After staring at the chart for a few minutes, I realized the real culprit in the vanishing oil reserves caper is a shady character known to his underworld contacts as “Depletion.” Here’s how he works his racket. We’re using more oil every single year, which means that every year we’re depleting what’s left even faster than we were the year before. Depletion always takes his cut before anyone else, and it’s bigger every time.

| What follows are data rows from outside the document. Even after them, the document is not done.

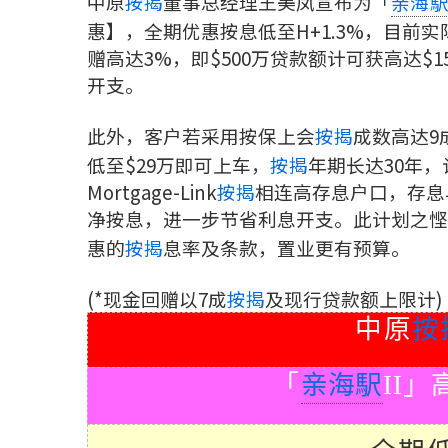
中原
按揭
董事总经理王美凤宣布为「
亲海
惠】，全期优惠按息低至H+1.3%，目前实
赠高达3%，即$500万贷款额计可获高达
开支。
此外，客户若采用按保上会
按揭
成数高达9
低至$29万即可上车，
按揭
年期长达30年
Mortgage-Link
按揭
相连高存息户口，存息
净按息，进一步节省利息开支。此计划之悭
惠的
按揭
息率及条款，置业更有预算。
(*现金回赠以7成
按揭
及现行贷款额上限计)
中原
按
「
亲海駅
II
」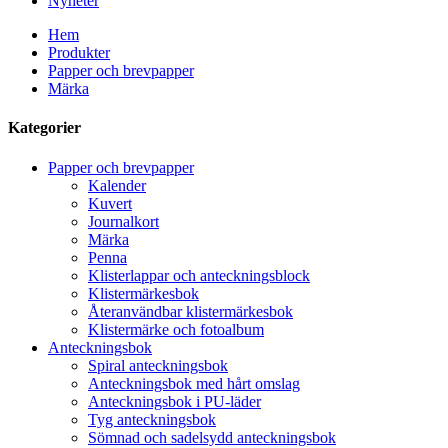
Nyheter
Hem
Produkter
Papper och brevpapper
Märka
Kategorier
Papper och brevpapper
Kalender
Kuvert
Journalkort
Märka
Penna
Klisterlappar och anteckningsblock
Klistermärkesbok
Återanvändbar klistermärkesbok
Klistermärke och fotoalbum
Anteckningsbok
Spiral anteckningsbok
Anteckningsbok med hårt omslag
Anteckningsbok i PU-läder
Tyg anteckningsbok
Sömnad och sadelsydd anteckningsbok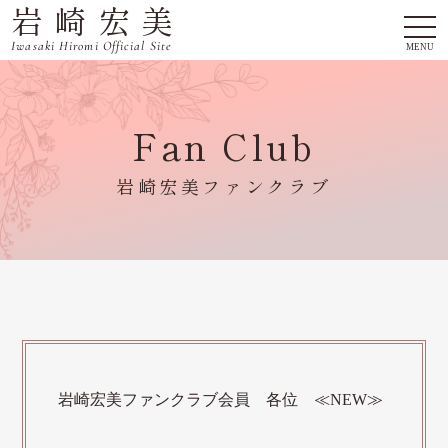
岩崎宏美
togg
navi
Iwasaki Hiromi Official Site
MENU
Fan Club
岩崎宏美ファンクラブ
岩崎宏美ファンクラブ会員 各位 ≪NEW≫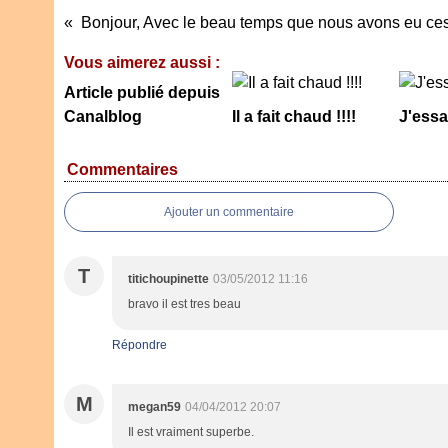
Bonjour, Avec le beau temps que nous avons eu ce
Vous aimerez aussi :
Article publié depuis
Canalblog
Il a fait chaud !!!!
J'essa
Commentaires
Ajouter un commentaire
T
titichoupinette
03/05/2012 11:16
bravo il est tres beau
Répondre
M
megan59
04/04/2012 20:07
Il est vraiment superbe.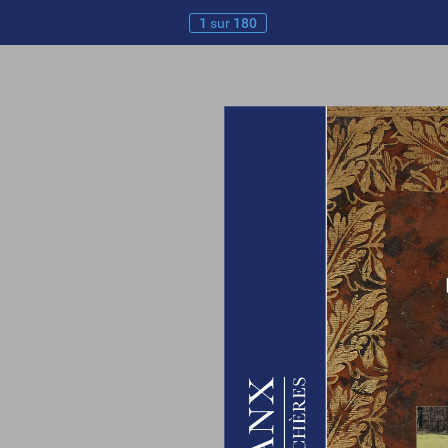
1
sur
180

Also, we’re always going after the best oil first (drilling down from the top of the pyramid in the graphic), leaving the poorer prospects for next year. When we get to the “energy in equals energy out” line, it will take as much energy to drill, extract, and refine a barrel of oil as the finished product will yield to society. At that point, the oil industry, and all the other industries that depend on it (and if you think about it, they all do: how do we get raw materials, spare parts, food, or even solar panels without oil-burning trucks and container ships?) are toast. History. Already the cheap conventional oil is mostly gone; most of what remains is going to cost more to produce, refine, and distribute than society can pay for, which means the oil industry won’t be able to afford to deliver very much of it. Everybody loses—except Depletion.
The oil companies are writing down their reserves because at today’s prices they can’t afford to extract an ever-increasing fraction of their remaining oil. Depletion has already taken what’s affordable. That would be less of a problem if society could pay an arbitrarily high price for oil, or if it could afford to invest more energy in obtaining oil than the finished fuel delivers. But neither is the case.
Nobody is willing to name the culprit. Not Exxon. Not the government. Not economists. They all point to the immense size of the overall oil resource pyramid and say, “There’s enough for decades! Centuries!” That’s how he gets away with it. Depletion is stealing our future, and nobody is talking.
That’s a beautiful racket, when you think about it. It’s in nearly everybody’s interest to just go along and say nothing. There are only two ways to exit the oil depletion game: switch to other energy sources or just use less. A few people are doing one or the other, but as a society we are addicts through and through. So we all whistle a happy tune and make small talk.
And me? There’s not much I can do but write this little detective story. Sometimes you get the bad guy, sometimes you don’t. It’s all part of the job, but sometimes the job stinks.